▶ **What you need to do**:
(A) Retype a passage from the account of the twins' birth word for word. Begin at the words "We knew the" and stop after "to 28 weeks.".
(B) Answer these questions using the account of the twins' birth:
(i) At how many weeks were the twins born?
(ii) What did Taylor weigh at birth?
(iii) For how many weeks was Allie in hospital?

▶ **Text under study**:

=-=-=

OUR HEALTH EXPERIENCE:Babies were born at 28 weeks after a high-risk pregnancy, write ANDREA DERMODYand SEAMUS HANLEY
IN FEBRUARY of 2009, my husband Séamus and I found we were going to have a difficult pregnancy. We were told it was a mono-mono pregnancy, which meant a difficult and high-risk pregnancy.
Twenty weeks in, we were told they had twin-twin transfusion syndrome and one of the girls would not make it. Their veins and arteries were cross-wired in the placenta, so one twin was getting more blood than she should. She was growing bigger, while the other twin wasn’t growing quickly enough.
For the smaller of the twins, the doctors said there was a 60 per cent chance she would die. If that happened, there was a 15 per cent chance the other twin would die and a 15 per cent chance she’d be handicapped if she lived. I visited the special unit for pre-term babies in the Coombe hospital just before the birth and some of the babies were around the size of the baby we were going to have.
We knew the twins would be early. Mono-mono means one baby can strangle the other as they grow, so the doctor said the latest they would let it go was 32 weeks. But we were lucky. Our GP was fantastic. They made it to 28 weeks.
On July 17th, Alexandra was born weighing less than 1lb (0.45kg). She suffered a difficult birth. Taylor was born weighing 2lbs (0.9kg), but experienced more difficulties because of an enlarged heart.
They were born at 11.23am and that evening the paediatrician said Taylor was probably was not going to make it. Before the birth, the smaller twin Allie was at risk, but now it was Taylor. She had three cardiac arrests that night and had to be revived.
Twin-twin meant Taylor’s heart was too big for her body. She had been pumping blood for two and the medical staff struggled to regularise her heartbeat. My husband was told to say his goodbyes to Taylor. But the following morning she was still with us.
Allie was doing well. The smaller twin does better once in an incubator. And we saw they were getting fantastic care. Allie was in for 18 weeks and Taylor was in for 16 weeks, until October 8th. A lot of the experience is a bit of a blur. I remember them being sick, getting infections. I remember that they did get progressively better.
It was a complicated pregnancy from the beginning. In the intensive care unit, you ring a bell to see your own baby. When you are not there, you feel you should be. And when you are, there is little you can do.
Their skin is so fragile. As soon as possible they allowed us to hold the babies. They can feel your heartbeat and smell you, and that reassures them. Allie was so tiny – like a little apple – you’d hardly know you were holding her. Some days we couldn’t hold them and that was difficult.
I always knew they would be in intensive care. But you have an incredible amount of guilt, when you are at home and they are in the hospital.
I’d gone home after five days. Going home without a baby is not how it is supposed to be. We would ring every morning. When we got in, the nurse would give us the rundown.

=-=-=

Items from a dataset:
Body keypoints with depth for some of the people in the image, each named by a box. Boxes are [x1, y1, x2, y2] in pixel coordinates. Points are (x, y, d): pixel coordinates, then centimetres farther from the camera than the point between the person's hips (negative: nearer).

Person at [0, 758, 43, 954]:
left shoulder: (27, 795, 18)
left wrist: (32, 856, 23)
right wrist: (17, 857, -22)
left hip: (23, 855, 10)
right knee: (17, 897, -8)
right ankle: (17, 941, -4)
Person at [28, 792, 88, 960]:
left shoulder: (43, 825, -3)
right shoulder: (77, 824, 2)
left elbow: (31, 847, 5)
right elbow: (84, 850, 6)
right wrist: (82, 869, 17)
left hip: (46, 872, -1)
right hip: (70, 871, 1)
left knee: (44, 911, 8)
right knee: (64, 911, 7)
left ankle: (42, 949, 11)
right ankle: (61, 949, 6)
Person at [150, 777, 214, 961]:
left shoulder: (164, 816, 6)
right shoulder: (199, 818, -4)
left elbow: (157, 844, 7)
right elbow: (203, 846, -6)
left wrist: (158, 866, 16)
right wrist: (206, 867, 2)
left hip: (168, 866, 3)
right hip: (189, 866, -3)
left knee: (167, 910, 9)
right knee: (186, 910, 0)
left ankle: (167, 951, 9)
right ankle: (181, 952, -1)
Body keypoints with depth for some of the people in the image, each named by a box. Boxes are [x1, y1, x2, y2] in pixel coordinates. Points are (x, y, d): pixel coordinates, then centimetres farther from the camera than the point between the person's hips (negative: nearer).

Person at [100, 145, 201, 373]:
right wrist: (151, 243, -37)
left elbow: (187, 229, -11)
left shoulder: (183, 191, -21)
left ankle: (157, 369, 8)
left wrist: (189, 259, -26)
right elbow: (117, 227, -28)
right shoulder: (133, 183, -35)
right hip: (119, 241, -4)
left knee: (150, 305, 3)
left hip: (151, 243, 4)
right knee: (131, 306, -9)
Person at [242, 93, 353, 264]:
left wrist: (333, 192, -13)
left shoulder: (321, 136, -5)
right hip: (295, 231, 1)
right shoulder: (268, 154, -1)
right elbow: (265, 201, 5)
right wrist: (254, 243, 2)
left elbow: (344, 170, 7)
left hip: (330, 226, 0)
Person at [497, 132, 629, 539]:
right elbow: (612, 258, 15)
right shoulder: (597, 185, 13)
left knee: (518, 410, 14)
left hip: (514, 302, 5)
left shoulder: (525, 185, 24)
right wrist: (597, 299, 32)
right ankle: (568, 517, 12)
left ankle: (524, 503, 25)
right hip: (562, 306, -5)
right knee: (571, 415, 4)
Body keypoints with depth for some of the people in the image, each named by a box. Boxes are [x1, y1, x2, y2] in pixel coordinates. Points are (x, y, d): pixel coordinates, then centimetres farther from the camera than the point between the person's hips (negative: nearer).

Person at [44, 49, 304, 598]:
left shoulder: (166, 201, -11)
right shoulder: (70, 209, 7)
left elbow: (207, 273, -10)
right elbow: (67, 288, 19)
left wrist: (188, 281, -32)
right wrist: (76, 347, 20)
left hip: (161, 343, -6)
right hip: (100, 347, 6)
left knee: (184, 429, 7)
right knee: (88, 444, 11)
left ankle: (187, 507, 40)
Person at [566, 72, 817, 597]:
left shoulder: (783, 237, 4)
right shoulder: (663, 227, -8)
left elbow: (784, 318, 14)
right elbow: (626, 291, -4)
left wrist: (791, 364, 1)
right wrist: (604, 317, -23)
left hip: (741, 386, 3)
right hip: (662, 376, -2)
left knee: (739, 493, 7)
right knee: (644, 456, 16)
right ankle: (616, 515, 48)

=-=-=

▶ **Replies**:
(A)
We knew the twins would be early. Mono-mono means one baby can strangle the other as they grow, so the doctor said the latest they would let it go was 32 weeks. But we were lucky. Our GP was fantastic. They made it to 28 weeks.

(B)
(i) 28 weeks
(ii) 2lbs (0.9kg)
(iii) 18 weeks